There's 63 links but I know some of them aren't active anymore, ie Roberts, presumably because they've gone bust so there's perhaps 55ish roasters to try. I've already tried 12 so around 40 to go. I only get through about 250g of coffee a week so that will limit me to 1 bag from each making it rather expensive when I factor in posting, but if I didn't limit it to 1 bag it would take me years to complete.

Has anybody else tried this? What where your surprises? Who where your favourites? If you found a really good one did you end your search and stay faithful or did you carry on with your coffee speed dating?









I'm surprised to see Garraways on this list as I thought they were more a vending machine and café suppliers, and they would have to be the exception to the rule as they only do 1kg bags, but they're literally within walking distance of me so I may as well give them a go.

I'm going to rule out any site that doesn't make it clear that that post within a few days of roasting because I can buy stale beans from Asda.

Any thoughts?


----------



## Yes Row (Jan 23, 2013)

Sounds like fun and a long journey and as you state expensive when factoring in postage. I would also rule out any website that does not clearly and easily state their posting fees. Nothing more annoying than having to open an account to have postage fees calculated at checkout to find they are daylight robbery. Postage can always be stated if x number of bags comes in within RM postage scales This moan is in "general" and most roasters it does not apply to


----------



## Mrboots2u (May 10, 2013)

So out of interest , what are you going to try when you go to a supplier, their own espresso blend or a SO?


----------



## cold war kid (Mar 12, 2010)

I hadn't really thought about that. I don't want to be able to compare each side by side, it's more just a case of going on their website and just picking something a bit different or maybe their signature blend, it depends how I feel at the time. I'm going to treat it more like subscription, but one where I put in all the work rather than attempt to judge them on a level playing field, which would be impossible anyway.

I think I'm going to have to look into the costs of it first though.
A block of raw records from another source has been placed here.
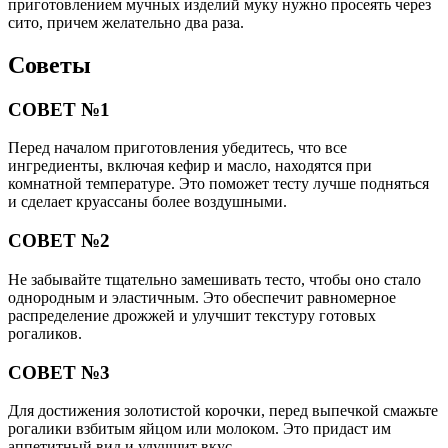
приготовлением мучных изделий муку нужно просеять через
сито, причем желательно два раза.
Советы
СОВЕТ №1
Перед началом приготовления убедитесь, что все
ингредиенты, включая кефир и масло, находятся при
комнатной температуре. Это поможет тесту лучше подняться
и сделает круассаны более воздушными.
СОВЕТ №2
Не забывайте тщательно замешивать тесто, чтобы оно стало
однородным и эластичным. Это обеспечит равномерное
распределение дрожжей и улучшит текстуру готовых
рогаликов.
СОВЕТ №3
Для достижения золотистой корочки, перед выпечкой смажьте
рогалики взбитым яйцом или молоком. Это придаст им
аппетитный вид и улучшит вкус.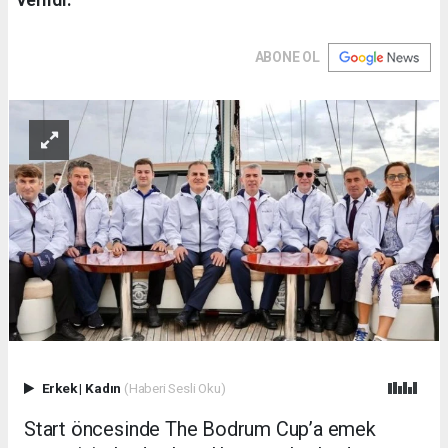
ABONE OL
Erkek
|
Kadın
(Haberi Sesli Oku)
Start öncesinde The Bodrum Cup’a emek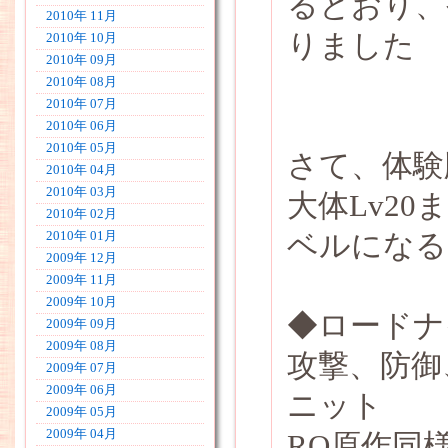
るとおり、
2010年 11月
りました
2010年 10月
2010年 09月
2010年 08月
2010年 07月
2010年 06月
2010年 05月
さて、体験
2010年 04月
2010年 03月
大体Lv2
2010年 02月
ベルになる
2010年 01月
2009年 12月
2009年 11月
2009年 10月
◆ロードナ
2009年 09月
2009年 08月
攻撃、防御
2009年 07月
2009年 06月
ニット
2009年 05月
2009年 04月
RO原作同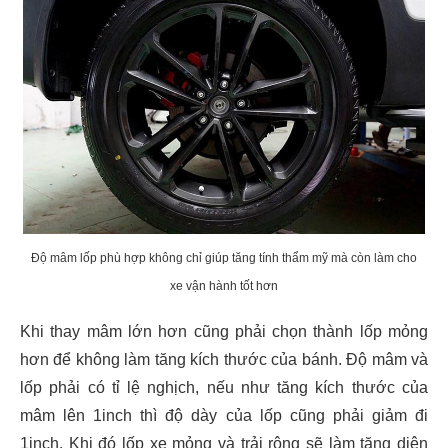
Độ mâm lốp phù hợp không chỉ giúp tăng tính thẩm mỹ mà còn làm cho
xe vận hành tốt hơn
Khi thay mâm lớn hơn cũng phải chọn thành lốp mỏng
hơn để không làm tăng kích thước của bánh. Độ mâm và
lốp phải có tỉ lệ nghịch, nếu như tăng kích thước của
mâm lên 1inch thì độ dày của lốp cũng phải giảm đi
1inch. Khi đó lốp xe mỏng và trải rộng sẽ làm tăng diện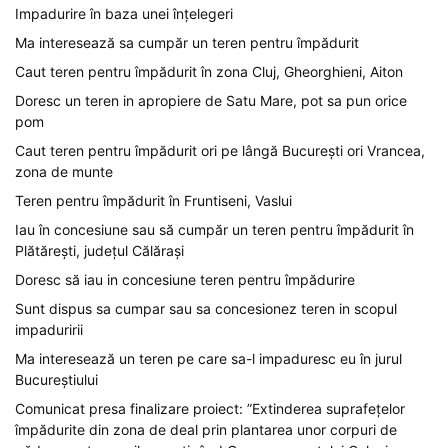
Impadurire în baza unei înțelegeri
Ma interesează sa cumpăr un teren pentru împădurit
Caut teren pentru împădurit în zona Cluj, Gheorghieni, Aiton
Doresc un teren in apropiere de Satu Mare, pot sa pun orice
pom
Caut teren pentru împădurit ori pe lângă București ori Vrancea,
zona de munte
Teren pentru împădurit în Fruntiseni, Vaslui
Iau în concesiune sau să cumpăr un teren pentru împădurit în
Plătărești, județul Călărași
Doresc să iau in concesiune teren pentru împădurire
Sunt dispus sa cumpar sau sa concesionez teren in scopul
impaduririi
Ma interesează un teren pe care sa-l impaduresc eu în jurul
Bucureștiului
Comunicat presa finalizare proiect: ”Extinderea suprafețelor
împădurite din zona de deal prin plantarea unor corpuri de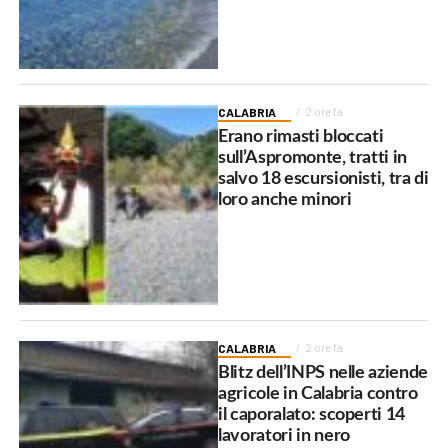
CALABRIA
2 ore fa
Erano rimasti bloccati
sull’Aspromonte, tratti in
salvo 18 escursionisti, tra di
loro anche minori
CALABRIA
2 ore fa
Blitz dell’INPS nelle aziende
agricole in Calabria contro
il caporalato: scoperti 14
lavoratori in nero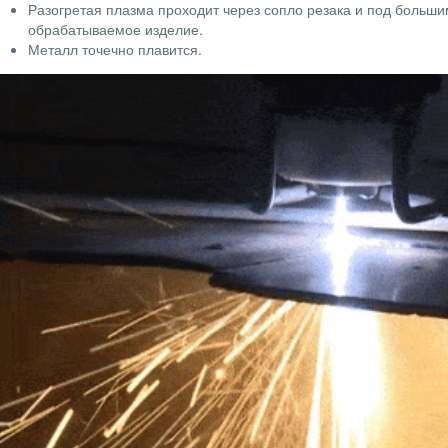
Разогретая плазма проходит через сопло резака и под больш
обрабатываемое изделие.
Металл точечно плавится.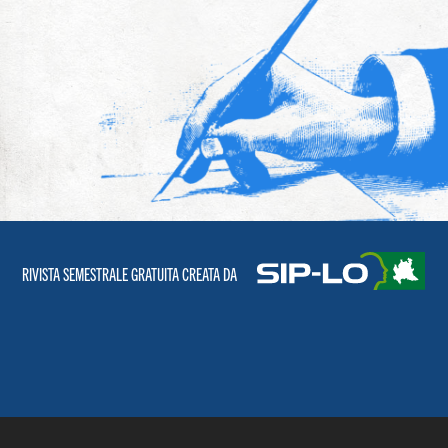
RIVISTA SEMESTRALE GRATUITA CREATA DA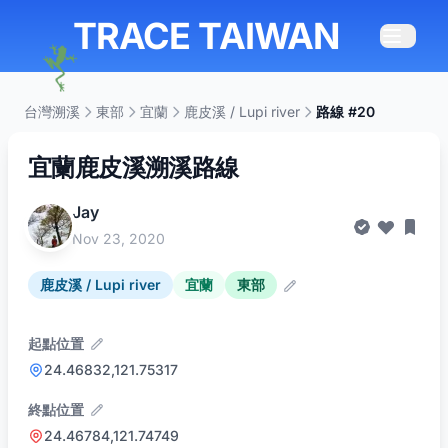
TRACE TAIWAN
台灣溯溪
東部
宜蘭
鹿皮溪 / Lupi river
路線 #20
宜蘭鹿皮溪溯溪路線
Jay
Nov 23, 2020
鹿皮溪 / Lupi river
宜蘭
東部
起點位置
24.46832,121.75317
終點位置
24.46784,121.74749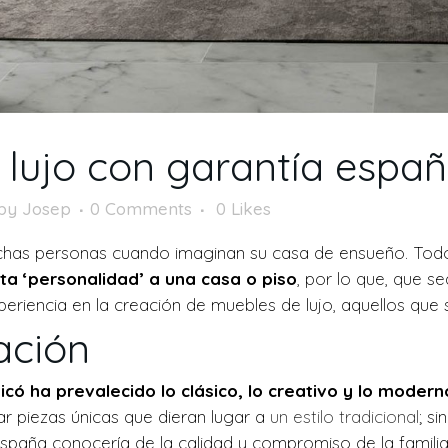
lujo con garantía españ
by
Josep
0 Comments
0
Likes
chas personas cuando imaginan su casa de ensueño. Tod
rta ‘personalidad’ a una casa o piso
, por lo que, que se
iencia en la creación de muebles de lujo, aquellos que s
ación
icó ha prevalecido lo clásico, lo creativo y lo modern
ar piezas únicas que dieran lugar a
un estilo tradicional
; si
spaña conocería de la calidad y compromiso de la familia 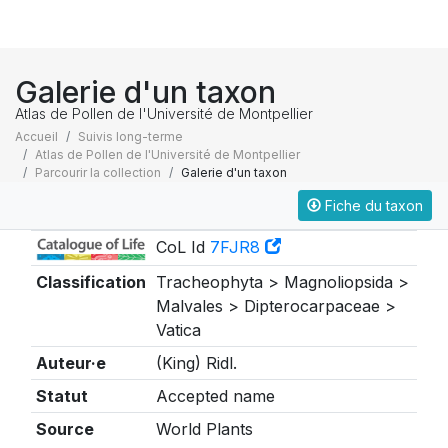
Galerie d'un taxon
Atlas de Pollen de l'Université de Montpellier
Accueil
Suivis long-terme
Atlas de Pollen de l'Université de Montpellier
Parcourir la collection
Galerie d'un taxon
Fiche du taxon
Taxonomie
CoL Id
7FJR8
Classification
Tracheophyta > Magnoliopsida >
Malvales > Dipterocarpaceae >
Vatica
Auteur·e
(King) Ridl.
Statut
Accepted name
Source
World Plants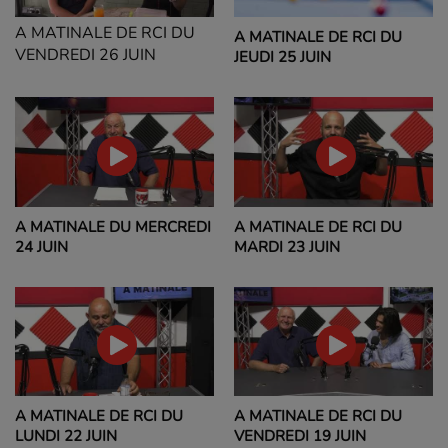
A MATINALE DE RCI DU
A MATINALE DE RCI DU
VENDREDI 26 JUIN
JEUDI 25 JUIN
A MATINALE DU MERCREDI
A MATINALE DE RCI DU
24 JUIN
MARDI 23 JUIN
A MATINALE DE RCI DU
A MATINALE DE RCI DU
LUNDI 22 JUIN
VENDREDI 19 JUIN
If you take for example HR Higgins, most of their coffee's are over a tenner a bag, if they then charge a flat rate of a fiver postage, on principle I won't be buying from them. If on the other hand postage is free( which I doubt) that makes it acceptable.

The problem is I can get a very nice blend from Rave for example, delivered to my door for less than £15 a kilo, so I would be loath to pay that for a 250g bag.


----------



## Mrboots2u (May 10, 2013)

All good points, most places will have a signature blend of their own. Love to hear how you get on with this. Who you find who gives postage rates , your taste experiences etc . If you pop over to atkinsons in lancaster let me know , ill take you for a coffee if I'm free. ( ps there Thalia espresso blend and the Lusso are both very nice )


----------



## Charliej (Feb 25, 2012)

Just a little piece of info, I just tried the Roberts & Co link on here myself and it doesn't work but if you google them the site is there. They are definitely still in business as I was at their Roastery/cafe yesterday having a quick chat with the owner about a possible DSOL offereing in the future and came away with a free 250g bag of Australian Skybury. Just seems that however hard I try atm my coffee stockpile keeps getting larger lol.


----------



## Glenn (Jun 14, 2008)

Roberts link now updated

The link originally submitted is no longer valid


----------